Problem to solve: Starting at the line containing "common name: New garden bumblebee" and ending at the line containing "family: Parmeliaceae", reproduce those lines with "phylum" swapped for "division" and everything else left unchanged.

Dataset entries
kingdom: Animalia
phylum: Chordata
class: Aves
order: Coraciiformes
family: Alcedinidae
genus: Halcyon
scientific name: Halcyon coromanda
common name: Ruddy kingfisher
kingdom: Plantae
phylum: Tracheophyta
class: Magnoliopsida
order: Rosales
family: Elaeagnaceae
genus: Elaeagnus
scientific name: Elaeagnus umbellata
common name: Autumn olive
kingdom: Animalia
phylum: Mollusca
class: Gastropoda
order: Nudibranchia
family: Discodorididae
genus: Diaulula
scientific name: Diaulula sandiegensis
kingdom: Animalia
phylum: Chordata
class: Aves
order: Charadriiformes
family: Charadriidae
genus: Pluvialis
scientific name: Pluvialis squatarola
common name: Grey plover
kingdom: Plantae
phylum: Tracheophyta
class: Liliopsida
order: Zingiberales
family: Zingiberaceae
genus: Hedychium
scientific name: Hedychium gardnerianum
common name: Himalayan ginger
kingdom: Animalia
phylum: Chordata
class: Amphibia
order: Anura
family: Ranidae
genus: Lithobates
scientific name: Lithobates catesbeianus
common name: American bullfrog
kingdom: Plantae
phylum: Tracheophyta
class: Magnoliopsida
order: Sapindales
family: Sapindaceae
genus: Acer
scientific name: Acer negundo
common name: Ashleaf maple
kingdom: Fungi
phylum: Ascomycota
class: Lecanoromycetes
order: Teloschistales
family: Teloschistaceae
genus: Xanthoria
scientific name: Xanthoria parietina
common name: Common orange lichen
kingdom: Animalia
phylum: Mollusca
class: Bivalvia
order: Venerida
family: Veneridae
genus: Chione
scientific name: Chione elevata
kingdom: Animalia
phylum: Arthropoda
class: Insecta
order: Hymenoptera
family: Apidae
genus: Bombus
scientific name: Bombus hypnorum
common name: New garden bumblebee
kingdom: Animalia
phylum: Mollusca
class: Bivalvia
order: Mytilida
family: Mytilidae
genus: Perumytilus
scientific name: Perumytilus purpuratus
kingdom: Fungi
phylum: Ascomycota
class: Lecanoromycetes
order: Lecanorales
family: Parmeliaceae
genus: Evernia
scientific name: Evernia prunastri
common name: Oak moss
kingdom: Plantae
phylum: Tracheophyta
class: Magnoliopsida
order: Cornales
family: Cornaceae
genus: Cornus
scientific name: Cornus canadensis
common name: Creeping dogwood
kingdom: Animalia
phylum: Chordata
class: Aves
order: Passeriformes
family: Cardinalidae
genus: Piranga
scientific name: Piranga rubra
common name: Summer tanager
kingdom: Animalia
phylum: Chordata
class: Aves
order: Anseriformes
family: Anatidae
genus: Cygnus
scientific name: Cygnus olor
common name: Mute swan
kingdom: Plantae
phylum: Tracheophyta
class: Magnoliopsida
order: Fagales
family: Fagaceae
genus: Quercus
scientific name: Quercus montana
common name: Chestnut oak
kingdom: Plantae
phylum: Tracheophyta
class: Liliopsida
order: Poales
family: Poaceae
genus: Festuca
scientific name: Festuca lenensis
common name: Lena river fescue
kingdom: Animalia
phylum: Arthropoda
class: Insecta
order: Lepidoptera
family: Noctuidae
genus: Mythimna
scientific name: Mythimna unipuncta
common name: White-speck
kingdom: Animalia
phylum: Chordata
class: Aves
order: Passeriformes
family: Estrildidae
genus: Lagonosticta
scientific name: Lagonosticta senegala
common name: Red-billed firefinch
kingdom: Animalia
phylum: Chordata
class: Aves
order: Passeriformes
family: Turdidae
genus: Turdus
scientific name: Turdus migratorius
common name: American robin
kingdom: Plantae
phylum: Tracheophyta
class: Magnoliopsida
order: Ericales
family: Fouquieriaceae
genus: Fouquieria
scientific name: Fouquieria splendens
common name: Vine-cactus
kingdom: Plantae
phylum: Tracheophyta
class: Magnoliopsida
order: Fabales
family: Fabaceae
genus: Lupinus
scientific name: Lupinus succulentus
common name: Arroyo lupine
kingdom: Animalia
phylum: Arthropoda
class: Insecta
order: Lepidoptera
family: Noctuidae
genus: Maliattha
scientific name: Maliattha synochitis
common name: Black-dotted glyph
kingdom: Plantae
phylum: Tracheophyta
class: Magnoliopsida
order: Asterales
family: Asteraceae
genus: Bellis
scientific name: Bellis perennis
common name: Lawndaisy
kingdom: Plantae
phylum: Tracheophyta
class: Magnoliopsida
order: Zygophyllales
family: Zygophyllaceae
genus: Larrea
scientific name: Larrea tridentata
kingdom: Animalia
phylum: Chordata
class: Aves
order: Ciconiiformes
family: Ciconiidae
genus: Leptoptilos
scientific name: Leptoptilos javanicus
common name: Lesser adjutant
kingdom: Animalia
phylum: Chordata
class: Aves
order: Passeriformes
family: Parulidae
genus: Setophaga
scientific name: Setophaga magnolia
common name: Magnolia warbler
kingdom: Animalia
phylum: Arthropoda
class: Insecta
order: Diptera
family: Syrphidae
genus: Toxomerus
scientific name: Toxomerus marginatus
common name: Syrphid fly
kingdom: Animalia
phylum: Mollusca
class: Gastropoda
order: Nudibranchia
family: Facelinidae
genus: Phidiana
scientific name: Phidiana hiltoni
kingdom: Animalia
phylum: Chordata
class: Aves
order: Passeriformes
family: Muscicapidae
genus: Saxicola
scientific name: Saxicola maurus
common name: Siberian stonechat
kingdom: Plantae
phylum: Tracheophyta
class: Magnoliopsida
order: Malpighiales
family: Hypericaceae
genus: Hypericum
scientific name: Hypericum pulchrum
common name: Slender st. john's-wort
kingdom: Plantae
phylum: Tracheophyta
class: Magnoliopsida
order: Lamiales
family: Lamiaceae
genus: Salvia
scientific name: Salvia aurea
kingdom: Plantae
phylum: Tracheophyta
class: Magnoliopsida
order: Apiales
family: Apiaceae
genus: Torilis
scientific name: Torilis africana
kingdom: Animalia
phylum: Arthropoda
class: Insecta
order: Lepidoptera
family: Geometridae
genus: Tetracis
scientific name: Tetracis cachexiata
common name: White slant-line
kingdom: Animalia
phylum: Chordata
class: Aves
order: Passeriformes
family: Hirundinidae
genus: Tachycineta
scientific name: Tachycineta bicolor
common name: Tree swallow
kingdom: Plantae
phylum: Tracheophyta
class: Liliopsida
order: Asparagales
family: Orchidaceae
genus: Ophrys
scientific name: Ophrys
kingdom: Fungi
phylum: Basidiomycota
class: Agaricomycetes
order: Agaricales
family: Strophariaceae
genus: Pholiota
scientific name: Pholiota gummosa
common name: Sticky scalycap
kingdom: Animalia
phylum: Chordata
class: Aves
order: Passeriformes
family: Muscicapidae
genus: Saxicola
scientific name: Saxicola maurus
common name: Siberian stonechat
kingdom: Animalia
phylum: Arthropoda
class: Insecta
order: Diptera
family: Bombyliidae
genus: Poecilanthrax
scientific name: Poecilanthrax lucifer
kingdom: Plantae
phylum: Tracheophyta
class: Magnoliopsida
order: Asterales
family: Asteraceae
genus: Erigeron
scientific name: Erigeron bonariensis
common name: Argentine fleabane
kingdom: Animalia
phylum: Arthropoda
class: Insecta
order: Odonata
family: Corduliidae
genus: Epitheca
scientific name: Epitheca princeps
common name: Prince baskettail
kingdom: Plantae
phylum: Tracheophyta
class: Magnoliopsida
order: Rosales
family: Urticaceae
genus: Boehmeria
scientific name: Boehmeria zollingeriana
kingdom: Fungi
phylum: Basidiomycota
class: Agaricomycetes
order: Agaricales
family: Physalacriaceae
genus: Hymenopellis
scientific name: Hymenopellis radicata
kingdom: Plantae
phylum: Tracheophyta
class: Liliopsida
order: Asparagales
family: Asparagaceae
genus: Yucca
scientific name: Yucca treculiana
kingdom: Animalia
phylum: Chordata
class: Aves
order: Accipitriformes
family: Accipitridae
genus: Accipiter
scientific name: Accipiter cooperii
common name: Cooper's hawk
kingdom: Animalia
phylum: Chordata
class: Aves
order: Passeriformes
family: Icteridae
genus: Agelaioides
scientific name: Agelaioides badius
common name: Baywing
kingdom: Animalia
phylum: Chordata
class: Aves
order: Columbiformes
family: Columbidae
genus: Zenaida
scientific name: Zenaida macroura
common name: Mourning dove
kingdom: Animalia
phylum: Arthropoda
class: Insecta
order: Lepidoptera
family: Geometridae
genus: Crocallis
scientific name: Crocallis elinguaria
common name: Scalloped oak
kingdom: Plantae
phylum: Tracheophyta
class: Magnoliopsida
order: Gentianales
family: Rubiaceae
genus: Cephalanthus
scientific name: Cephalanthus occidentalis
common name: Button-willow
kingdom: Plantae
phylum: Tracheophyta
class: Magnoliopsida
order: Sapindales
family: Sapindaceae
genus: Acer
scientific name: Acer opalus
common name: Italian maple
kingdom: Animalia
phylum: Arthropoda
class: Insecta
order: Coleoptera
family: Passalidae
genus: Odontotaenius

Written answer:
common name: New garden bumblebee
kingdom: Animalia
division: Mollusca
class: Bivalvia
order: Mytilida
family: Mytilidae
genus: Perumytilus
scientific name: Perumytilus purpuratus
kingdom: Fungi
division: Ascomycota
class: Lecanoromycetes
order: Lecanorales
family: Parmeliaceae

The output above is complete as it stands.